Table 1. Initial Court Receipts, Completions, and Pending Cases for FY 2018 through FY 2023
FY |
Initial Receipts (I-862 & I-863) (#) |
Total Completions [1 (#) |
Pending Cases (End of FY) (#) |
Proportion of Case Completions (%) |
2018 |
316,138 |
195,140 |
796,744 |
61.73% |
2019 |
547,315 |
277,085 |
1,088,424 |
50.63% |
2020 |
369,777 |
232,259 |
1,260,976 |
62.81% |
2021 |
244,583 |
115,910 |
1,408,412 |
47.39% |
2022 |
707,583 |
314,409 |
1,789,764 |
44.43% |
2023 |
1,197,254 |
523,477 |
2,464,021 |
43.72% |
Source: CASE Data files
Figure 2. Immigration Court Receipts, Completions, and Pending Cases FY 2018 through 2023
Note that in Table 1 and Figure 2, productivity declined or was stagnant for two consecutive fiscal years prior to FY 2022 due to the Covid-19 pandemic.

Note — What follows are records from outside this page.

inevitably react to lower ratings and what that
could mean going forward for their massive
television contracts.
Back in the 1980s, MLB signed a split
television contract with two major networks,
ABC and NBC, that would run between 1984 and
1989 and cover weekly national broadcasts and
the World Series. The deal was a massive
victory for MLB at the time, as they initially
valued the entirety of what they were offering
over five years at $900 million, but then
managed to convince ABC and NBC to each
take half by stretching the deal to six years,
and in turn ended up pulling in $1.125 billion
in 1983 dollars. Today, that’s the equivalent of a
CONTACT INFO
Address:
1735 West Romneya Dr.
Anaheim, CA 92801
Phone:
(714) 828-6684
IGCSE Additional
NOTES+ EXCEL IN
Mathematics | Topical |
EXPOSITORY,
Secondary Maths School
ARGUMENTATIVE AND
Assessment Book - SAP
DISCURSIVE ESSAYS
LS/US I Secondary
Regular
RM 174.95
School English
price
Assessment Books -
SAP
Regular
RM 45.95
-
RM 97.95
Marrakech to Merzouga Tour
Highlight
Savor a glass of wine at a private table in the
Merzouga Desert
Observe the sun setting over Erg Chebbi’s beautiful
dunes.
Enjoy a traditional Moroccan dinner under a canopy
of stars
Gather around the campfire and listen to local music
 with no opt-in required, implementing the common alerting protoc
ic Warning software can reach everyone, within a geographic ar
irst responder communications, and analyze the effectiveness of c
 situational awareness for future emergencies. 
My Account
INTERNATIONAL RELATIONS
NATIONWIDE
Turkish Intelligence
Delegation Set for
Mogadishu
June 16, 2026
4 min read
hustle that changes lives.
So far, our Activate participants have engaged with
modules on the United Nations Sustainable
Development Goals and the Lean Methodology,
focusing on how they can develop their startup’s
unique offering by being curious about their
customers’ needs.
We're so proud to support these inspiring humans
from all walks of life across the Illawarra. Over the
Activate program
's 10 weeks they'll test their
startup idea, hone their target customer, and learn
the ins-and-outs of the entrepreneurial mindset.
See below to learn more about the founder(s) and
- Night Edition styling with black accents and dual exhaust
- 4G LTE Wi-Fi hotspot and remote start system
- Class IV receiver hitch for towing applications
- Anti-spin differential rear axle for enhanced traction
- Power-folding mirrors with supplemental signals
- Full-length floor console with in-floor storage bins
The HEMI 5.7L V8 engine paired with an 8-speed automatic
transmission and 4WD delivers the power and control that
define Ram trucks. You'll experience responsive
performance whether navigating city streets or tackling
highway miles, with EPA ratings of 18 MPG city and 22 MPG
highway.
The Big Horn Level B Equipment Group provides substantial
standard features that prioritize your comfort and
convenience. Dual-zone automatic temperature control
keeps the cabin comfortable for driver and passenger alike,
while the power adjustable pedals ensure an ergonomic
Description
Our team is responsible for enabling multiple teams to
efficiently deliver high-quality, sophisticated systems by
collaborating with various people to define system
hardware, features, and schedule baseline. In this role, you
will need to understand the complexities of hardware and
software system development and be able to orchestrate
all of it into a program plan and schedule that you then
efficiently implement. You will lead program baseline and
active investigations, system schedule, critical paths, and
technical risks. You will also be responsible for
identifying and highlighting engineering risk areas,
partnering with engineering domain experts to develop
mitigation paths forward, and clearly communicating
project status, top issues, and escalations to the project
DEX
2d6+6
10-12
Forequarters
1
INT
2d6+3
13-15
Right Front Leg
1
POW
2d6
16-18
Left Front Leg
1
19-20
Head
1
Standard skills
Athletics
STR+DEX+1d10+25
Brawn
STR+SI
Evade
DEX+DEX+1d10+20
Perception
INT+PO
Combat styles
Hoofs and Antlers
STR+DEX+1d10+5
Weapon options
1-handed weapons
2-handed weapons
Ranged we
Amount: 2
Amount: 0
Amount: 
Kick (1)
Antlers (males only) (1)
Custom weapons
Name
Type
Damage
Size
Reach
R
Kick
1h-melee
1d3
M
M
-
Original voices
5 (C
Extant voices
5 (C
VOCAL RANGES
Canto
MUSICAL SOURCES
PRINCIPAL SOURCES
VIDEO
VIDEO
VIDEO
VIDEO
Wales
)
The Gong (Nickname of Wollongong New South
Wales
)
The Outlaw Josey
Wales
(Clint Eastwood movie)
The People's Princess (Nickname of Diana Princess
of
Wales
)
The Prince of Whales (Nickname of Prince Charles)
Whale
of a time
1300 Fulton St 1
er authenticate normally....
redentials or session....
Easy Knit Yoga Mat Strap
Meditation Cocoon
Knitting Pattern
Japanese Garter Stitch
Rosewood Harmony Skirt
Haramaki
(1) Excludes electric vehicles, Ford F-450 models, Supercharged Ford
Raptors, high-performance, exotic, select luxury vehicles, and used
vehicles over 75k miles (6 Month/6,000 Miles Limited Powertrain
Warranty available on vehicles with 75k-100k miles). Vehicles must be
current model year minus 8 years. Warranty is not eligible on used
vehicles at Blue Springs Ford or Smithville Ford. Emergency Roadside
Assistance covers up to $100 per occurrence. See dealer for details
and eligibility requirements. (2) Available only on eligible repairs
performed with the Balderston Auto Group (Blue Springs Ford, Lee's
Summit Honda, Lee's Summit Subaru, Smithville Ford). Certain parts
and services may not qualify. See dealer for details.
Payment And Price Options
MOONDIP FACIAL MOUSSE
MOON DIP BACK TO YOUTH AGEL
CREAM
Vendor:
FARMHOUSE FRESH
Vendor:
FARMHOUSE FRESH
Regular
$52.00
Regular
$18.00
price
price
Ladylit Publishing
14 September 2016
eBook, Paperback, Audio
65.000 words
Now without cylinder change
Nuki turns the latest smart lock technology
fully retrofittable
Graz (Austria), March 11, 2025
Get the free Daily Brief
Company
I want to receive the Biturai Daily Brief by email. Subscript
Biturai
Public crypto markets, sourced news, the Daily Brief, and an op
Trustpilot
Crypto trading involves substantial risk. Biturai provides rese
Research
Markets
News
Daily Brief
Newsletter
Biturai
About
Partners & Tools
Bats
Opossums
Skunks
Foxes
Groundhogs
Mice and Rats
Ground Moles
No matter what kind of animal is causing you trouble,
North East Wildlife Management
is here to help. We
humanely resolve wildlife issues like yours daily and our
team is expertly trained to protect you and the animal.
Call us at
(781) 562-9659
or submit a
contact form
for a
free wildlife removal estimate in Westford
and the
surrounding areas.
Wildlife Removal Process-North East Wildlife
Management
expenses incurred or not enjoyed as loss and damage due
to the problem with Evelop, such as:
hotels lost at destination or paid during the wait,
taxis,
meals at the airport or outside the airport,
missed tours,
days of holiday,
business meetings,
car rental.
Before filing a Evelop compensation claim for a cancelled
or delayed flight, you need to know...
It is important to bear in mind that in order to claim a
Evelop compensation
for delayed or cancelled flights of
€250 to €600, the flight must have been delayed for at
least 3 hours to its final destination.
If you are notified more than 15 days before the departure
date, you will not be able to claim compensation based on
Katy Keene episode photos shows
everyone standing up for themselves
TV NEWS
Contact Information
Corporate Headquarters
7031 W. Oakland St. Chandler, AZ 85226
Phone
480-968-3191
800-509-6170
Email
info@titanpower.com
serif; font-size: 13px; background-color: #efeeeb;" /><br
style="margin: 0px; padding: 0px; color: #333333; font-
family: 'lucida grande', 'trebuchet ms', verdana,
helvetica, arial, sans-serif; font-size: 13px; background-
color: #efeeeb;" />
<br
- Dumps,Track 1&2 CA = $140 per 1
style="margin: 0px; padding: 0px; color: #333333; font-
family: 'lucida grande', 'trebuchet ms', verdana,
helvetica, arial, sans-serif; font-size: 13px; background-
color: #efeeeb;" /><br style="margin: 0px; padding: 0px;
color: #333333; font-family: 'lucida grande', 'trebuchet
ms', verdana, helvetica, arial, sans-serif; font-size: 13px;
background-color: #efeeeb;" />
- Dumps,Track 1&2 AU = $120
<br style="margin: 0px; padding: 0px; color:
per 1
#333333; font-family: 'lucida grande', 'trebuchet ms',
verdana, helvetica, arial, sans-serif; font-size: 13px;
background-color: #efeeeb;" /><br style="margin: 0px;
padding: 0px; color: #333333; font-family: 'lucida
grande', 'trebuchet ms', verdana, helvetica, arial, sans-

Beginning in FY 2022, productivity significantly increased, culminating in EOIR completing the most immigration court cases in the agency’s history in FY 2023. EOIR exceeded 1,197,000 new NTAs and over 523,000 total case completions in FY 2023, representing a 69.23% increase in new NTAs and a 66.49% increase in case completions over FY 2022.
Although these developments – i.e., increased productivity, improved hiring, and the development of ECAS – are encouraging and have addressed many longstanding operational challenges, EOIR nonetheless continues to face an overarching challenge without a clear solution: a burgeoning caseload that is driven largely by factors outside of EOIR’s control – specifically, the aforementioned sheer volume of new cases being initiated by DHS. For instance, the last two fiscal years have seen the largest numbers of annual new case filings in the history of EOIR, including the two highest single-year totals in the agency’s history – over 700,000 new immigration court cases filed in FY 2022 and over 1,197,000 new cases filed in FY 2023. A reality that the agency faces is that, despite our consecutive record highs in immigration judge hiring and case completions, recent DHS input far outpaces EOIR output.
Additional information regarding EOIR’s current operating environment can be found in Appendix B: Current Operating Environment.
[1] Total completions are the sum of initial case completions and subsequent case completions.